China’s obese pigs fuel relentless slump in pork prices
- Sluggish demand, increased imports and panic selling by farmers after fresh outbreaks of African swine fever have combined to see wholesale pork prices plunge in China
- Many farmers had fattened their pigs in anticipation of a recovery in pork prices, but a rout since February has triggered a sell-off
Obese pigs in China are being blamed for worsening a sudden rout in the country’s pork prices.
Since late last year, farmers have been fattening hogs to almost double their normal weight – roughly the size of a pygmy hippo or a female polar bear – in hopes that the animals will generate higher returns should prices rebound.
Cao Tao, a pig trader in the northwestern province of Shaanxi, said many of the swine he is buying weigh more than 200kg, compared with their usual size of around 125kg. “Some farmers are holding onto their larger pigs on hopes of a price rebound,” he said.
Instead, Chinese wholesale pork prices have plunged more than 40 per cent since mid-January amid sluggish demand, increased imports and panic selling by farmers after fresh outbreaks of African swine fever. Muyuan Foods, the country’s biggest pig breeder, said this week that it was expecting a continued drop in domestic hog prices, with the slump not bottoming out until next year or even 2023.
Many farmers had fattened their pigs in anticipation of a recovery in pork prices, but the rout since February has triggered a sell-off of these large animals that may be delaying a rebound in prices, according to Lin Guofa, a senior analyst at consultancy Bric Agriculture Group.

EXTRACTED INFORMATION |

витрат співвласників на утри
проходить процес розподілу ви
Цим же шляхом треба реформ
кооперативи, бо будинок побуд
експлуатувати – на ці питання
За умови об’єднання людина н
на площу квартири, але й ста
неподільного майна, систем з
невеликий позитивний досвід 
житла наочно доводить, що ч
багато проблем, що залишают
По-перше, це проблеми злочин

--

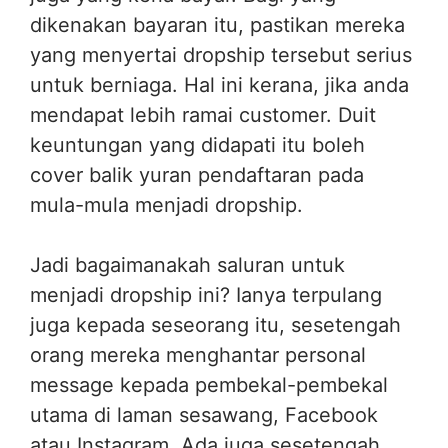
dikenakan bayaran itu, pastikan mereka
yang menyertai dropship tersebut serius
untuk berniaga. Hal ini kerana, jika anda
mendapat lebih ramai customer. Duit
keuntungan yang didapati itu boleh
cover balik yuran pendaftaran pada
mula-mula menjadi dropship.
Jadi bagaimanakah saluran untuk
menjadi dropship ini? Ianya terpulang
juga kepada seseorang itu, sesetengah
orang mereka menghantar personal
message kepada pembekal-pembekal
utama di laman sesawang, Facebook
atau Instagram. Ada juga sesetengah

DIRECTIONS |
(a) Transcribe the article on China's pork prices, covering everything from "Since late last" down to "or even 2023.".
(b) Go on with the article on China's pork prices, picking up after its final sentence.

RESULTS FOR THE EXERCISE |
(a)
Since late last year, farmers have been fattening hogs to almost double their normal weight – roughly the size of a pygmy hippo or a female polar bear – in hopes that the animals will generate higher returns should prices rebound.
Cao Tao, a pig trader in the northwestern province of Shaanxi, said many of the swine he is buying weigh more than 200kg, compared with their usual size of around 125kg. “Some farmers are holding onto their larger pigs on hopes of a price rebound,” he said.
Instead, Chinese wholesale pork prices have plunged more than 40 per cent since mid-January amid sluggish demand, increased imports and panic selling by farmers after fresh outbreaks of African swine fever. Muyuan Foods, the country’s biggest pig breeder, said this week that it was expecting a continued drop in domestic hog prices, with the slump not bottoming out until next year or even 2023.

(b)
“When these farms sell together, the sell-off causes an explosive price slump,” he said. Farms in the southwest and south are still holding a large number of “cow-sized” pigs, which could be sold as the weather warms and may push down prices for some time to come, Lin said.
China’s hog herd was devastated by African swine fever in 2018, and though numbers have recovered since then, a recent resurgence has driven up pork imports. The agriculture ministry said in April that the country’s pig herd may recover to usual levels by June or July, but the number of hogs available for slaughter may take another four months to get back to normal.
“Super-sized” pigs are partially to blame for the drop in pork prices, Qiu Huaji, the head of swine infectious diseases at the Harbin Veterinary Research Institute, said at a conference last week. A price rebound had been expected in the third quarter due to the resurgence of African swine fever cutting herds by almost half in some areas, he said.
The impact of the obese hogs on pork prices is also being complicated by new rules that prohibit the transport of live pigs across the boundaries of five areas. The regulations – aimed at combating the spread of African swine fever – are reshaping the market and leading to regional price differences.
Qian Xiaoyun, a farmer in the northern city of Tianjin, said her family would not be breeding larger pigs after the price slump and had sold all of their animals that weighed more than 150kg.
“The falling pork prices and high corn prices give poor returns on those larger hogs, as they eat more,” she said.